March 17, 2023
The National Iranian Gas Company (NIGC) has decided to go to the International Court of Arbitration (ICA) over Pakistan’s refusal to build the Iran-Pakistan Gas Pipeline Project, as it committed to do in a bilateral agreement.
Iran is demanding that Pakistan pay an $18 billion penalty.
“Islamabad has long been providing NIGC with lame excuses in breach of the terms of the gas import contract it signed with Iran in 2009. Enough is enough and filing a formal complaint against Pakistan should be a priority,” said Mehran Amir-Moeini, a board member at the Iran International Energy Studies Institute, affiliated to the Oil Ministry.
“Tehran has asked Islam-abad to lay a segment of the gas pipeline on its territory by February-March 2024, or pay a penalty of $18 billion,” he added, saying the decision to go to court is totally right, as Pakistan has no intention to import gas from Iran.
Talks are underway between Pakistan and Russia to extend a pipeline to replace the Iran-Pakistan gas pipeline, meaning Islamabad has misused cordial relations with Iran to buy time not to be sued internationally, he argued.
“They are determined to violate the terms of the agreement. Hence, they must be sued and brought before ICA in less than a year; otherwise, the National Iranian Gas Company will be deprived of all its legal rights,” he said.
Iran and Pakistan signed an agreement in 2009 to lay a pipeline to deliver 22 million cubic meters per day of gas from the South Pars Gasfield in the Persian Gulf to Pakistan’s Baluchistan and Sindh provinces.
The pipeline’s construction was to commence in 2012 and be completed in two years. Each country was to finance and build the part of the pipeline on its territory. However, Islamabad did not even start construction then, blaming financial constraints.
NIGC should invoke the penalty clause of the Gas Sales Purchase Agreement (GSPA) stipulated in the contract, Amir-Moeini said, noting that under the original agreement, Pakistan is bound to pay $1 million per day to Iran from January 1, 2015, (the date the gas flow was contracted to start) under the penalty clause.

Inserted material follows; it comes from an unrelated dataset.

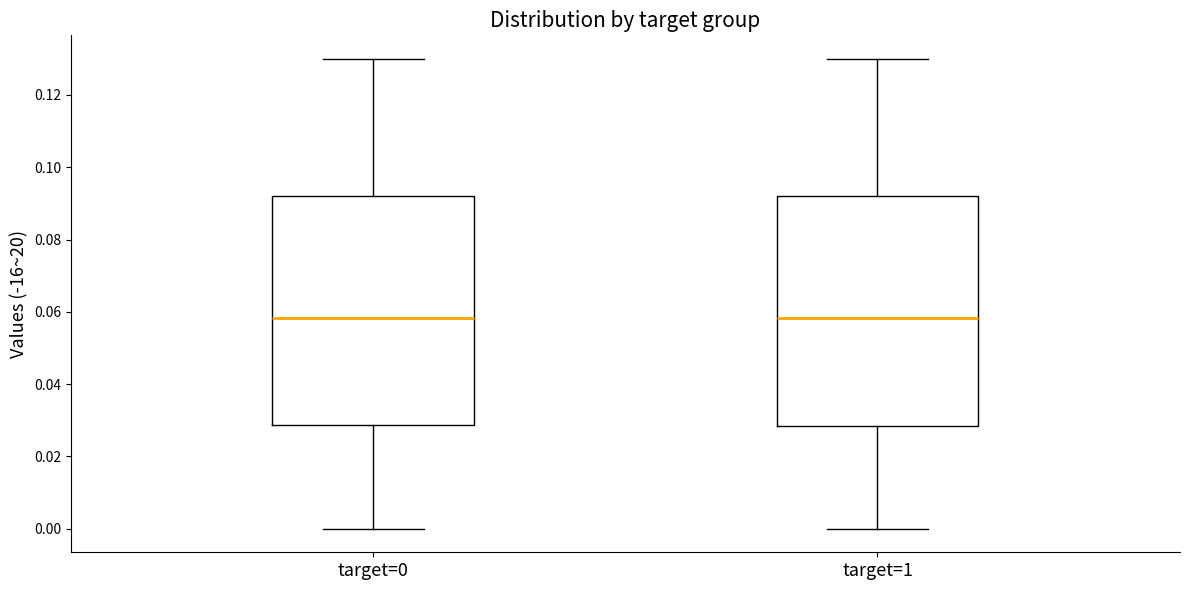

Where does the lower whisker of the box for target=1 end on the y-axis? The values are not printed on the chart, so give them approximately, as read against the axis.

0.000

That penalty sum would have passed $2.6 billion in February. Iran did not explain where it got the $18 billion figure from.
Tehran long ago completed building most of the 1,172 km of pipeline from Asaluyeh on the Persian Gulf coast across the south of the country. But Iran has linked that pipeline to many cities and industries across the south, so it does not appear Iran could fulfill its part of the contract without cutting off most of those current buyers.
Some in Pakistan say US sanctions have prevented construction of the pipeline inside Pakistan. However, there were no such sanctions in 2016, 2017 and in 2018 until then-President Donald Trump re-imposed them, but Pakistan made no effort to build the pipeline in that three-year window.
According to Pakistan’s Dawn newspaper, more than half of Pakistan’s people either have no access to the already overstretched power grid or suffer over 12 hours of load shedding daily.